You have to think they’re saying something like “Bummer.”
But wait a moment, this yacht was designed by Sir Philip’s wife, Tina.
So here’s another one of those conversations that don’t make sense to the rest of us.
“Hey, dear I’m getting a little bored and I need a project.”
“That’s nice dear. Do you have anything in mind?”
“Err, yes. I’d like to design a yacht.”
“But we have a yacht.”
“I know, but i want to design another.”
“Don’t you like our yacht? Our $150m yacht.”
“Of course I do but I want another one to play with, I mean, work on”.
“I’m not made of money. Well, actually I am. But my point is still valid. Do you have someone who will fund the project and eventually buy the boat?”
“Of course, dear”.
“Who is it?”
“Err, your 21 year-old son would like to talk to you about that.”
So, if the rumors are true, the Green family cannot spend a night on the same super-yacht as each other. But they still appreciate the benefits of really, really, really expensive family time.
Kioni is one of the nicest little villages in the whole of the Ionian. It is a little touristy but on such a small scale that it retains its charm and atmosphere.
It is so nice that it’s usually hard to find a good parking spot on the quay. But this year people are saying that boat numbers are down and, as a consequence, we find a nice location on the quay and decide to stay two nights.
On the hill above the town is one of the possible locations of Odysseus palace. No trace remains but some artifacts from the time have been found.
Kioni is still a fishing town and where there are fish on lan d you will find cats; where there are fish restaurants you will find plenty of cats.

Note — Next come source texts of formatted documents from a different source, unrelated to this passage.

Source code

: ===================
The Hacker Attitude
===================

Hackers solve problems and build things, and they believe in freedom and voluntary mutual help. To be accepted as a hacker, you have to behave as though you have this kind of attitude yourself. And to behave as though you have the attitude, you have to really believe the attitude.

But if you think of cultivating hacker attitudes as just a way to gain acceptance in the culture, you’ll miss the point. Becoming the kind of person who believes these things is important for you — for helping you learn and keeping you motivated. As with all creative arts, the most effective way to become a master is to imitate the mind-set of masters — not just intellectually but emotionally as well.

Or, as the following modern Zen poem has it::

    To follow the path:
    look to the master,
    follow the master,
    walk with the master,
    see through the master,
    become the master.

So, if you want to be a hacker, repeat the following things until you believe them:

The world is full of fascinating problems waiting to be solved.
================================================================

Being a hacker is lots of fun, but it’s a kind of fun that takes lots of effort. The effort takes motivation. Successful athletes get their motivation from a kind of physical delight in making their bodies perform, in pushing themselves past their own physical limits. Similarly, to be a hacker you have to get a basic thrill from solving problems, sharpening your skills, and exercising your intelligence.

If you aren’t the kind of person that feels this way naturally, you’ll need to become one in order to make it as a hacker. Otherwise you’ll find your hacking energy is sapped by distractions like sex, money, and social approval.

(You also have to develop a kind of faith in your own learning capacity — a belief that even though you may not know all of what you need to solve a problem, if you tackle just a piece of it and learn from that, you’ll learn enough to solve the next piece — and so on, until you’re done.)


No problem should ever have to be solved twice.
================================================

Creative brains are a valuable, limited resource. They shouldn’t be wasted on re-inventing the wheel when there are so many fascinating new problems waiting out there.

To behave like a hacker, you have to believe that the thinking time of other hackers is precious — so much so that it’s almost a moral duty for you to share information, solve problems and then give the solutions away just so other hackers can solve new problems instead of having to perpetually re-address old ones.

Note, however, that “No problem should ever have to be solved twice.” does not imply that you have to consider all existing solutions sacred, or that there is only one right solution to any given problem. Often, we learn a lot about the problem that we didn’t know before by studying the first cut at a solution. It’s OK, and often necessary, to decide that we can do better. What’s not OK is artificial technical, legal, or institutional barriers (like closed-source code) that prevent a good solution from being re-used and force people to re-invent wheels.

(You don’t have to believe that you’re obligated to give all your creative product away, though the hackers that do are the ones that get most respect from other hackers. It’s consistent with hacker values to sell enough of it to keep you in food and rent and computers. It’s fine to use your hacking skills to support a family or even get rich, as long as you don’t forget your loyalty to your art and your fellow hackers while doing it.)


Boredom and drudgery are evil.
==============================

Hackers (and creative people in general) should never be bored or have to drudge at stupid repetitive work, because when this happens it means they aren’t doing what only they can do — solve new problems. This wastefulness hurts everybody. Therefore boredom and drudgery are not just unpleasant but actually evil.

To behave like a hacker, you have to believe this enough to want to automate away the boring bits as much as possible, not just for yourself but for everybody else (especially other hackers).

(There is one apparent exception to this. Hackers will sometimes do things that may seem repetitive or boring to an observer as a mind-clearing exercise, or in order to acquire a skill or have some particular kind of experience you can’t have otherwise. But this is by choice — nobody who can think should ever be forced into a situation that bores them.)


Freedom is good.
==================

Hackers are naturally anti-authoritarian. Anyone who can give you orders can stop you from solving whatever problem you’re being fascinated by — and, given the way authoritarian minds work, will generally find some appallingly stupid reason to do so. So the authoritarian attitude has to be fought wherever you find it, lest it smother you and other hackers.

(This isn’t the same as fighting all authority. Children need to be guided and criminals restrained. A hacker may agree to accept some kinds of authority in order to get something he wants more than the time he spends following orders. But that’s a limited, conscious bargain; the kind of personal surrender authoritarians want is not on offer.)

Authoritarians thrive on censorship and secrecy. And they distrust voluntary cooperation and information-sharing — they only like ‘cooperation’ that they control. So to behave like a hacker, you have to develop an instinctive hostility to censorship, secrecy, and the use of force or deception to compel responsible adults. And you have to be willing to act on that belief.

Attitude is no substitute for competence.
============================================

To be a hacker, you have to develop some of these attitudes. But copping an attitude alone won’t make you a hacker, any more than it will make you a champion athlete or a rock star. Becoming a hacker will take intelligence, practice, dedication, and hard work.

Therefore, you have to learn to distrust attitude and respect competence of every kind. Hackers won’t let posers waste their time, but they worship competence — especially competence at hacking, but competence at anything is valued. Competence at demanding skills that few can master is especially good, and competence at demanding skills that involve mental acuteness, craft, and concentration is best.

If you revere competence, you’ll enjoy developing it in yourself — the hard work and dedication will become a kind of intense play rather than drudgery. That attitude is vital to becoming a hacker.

Some are cuter than others, of course.
Mother Nature intervenes again and another storm is forecast. The Ionian doesn’t have many marinas and only some town quays are safe in storms. So we decide to head way south almost into the Gulf of Corinth to a town called Messolonghi. Those of you who know your poetry may recall that this is where the English romantic poet, Lord Byron, died while he was fighting in the Greek War of Independence. It would be nice to say that he died while fighting off hordes of Turks. But no - he drowned while swimming on one of his days off. Not so “romantic” but he still gets a suitably martial statue, anyway.
Messolonghi is located on salt marshes and lagoons and hence is great for sea food. The quality attracts all sorts of visitors and locals. This local was snacking just at the back of our boat; he/she was about five feet long. This close that is BIG.
We spend the next few days at anchor in a couple of spots with perfect water for swimming.
But today there is an added bonus. In her usual way, Lori strikes up a casual conversation with a passing Israeli ex-police officer on a paddle-board.
“I’ve never been on one of those before”, she says meaningfully.
Soon she is off on the board solo.
Despite the fact that she does well and does not fall in, I am prohibited from publishing any pictures here. However, those of you seeking some kind of record of this epic event may visit www.makecolinscottarichmanfund.com and purchase hard copies in a range of sizes.
It is now time to head back through the canal on our way north to pick up our Italian friend, Alphonso. He is looking to make a long night passage and we have offered him and his son a place on our boat as we make the trip back to Italy.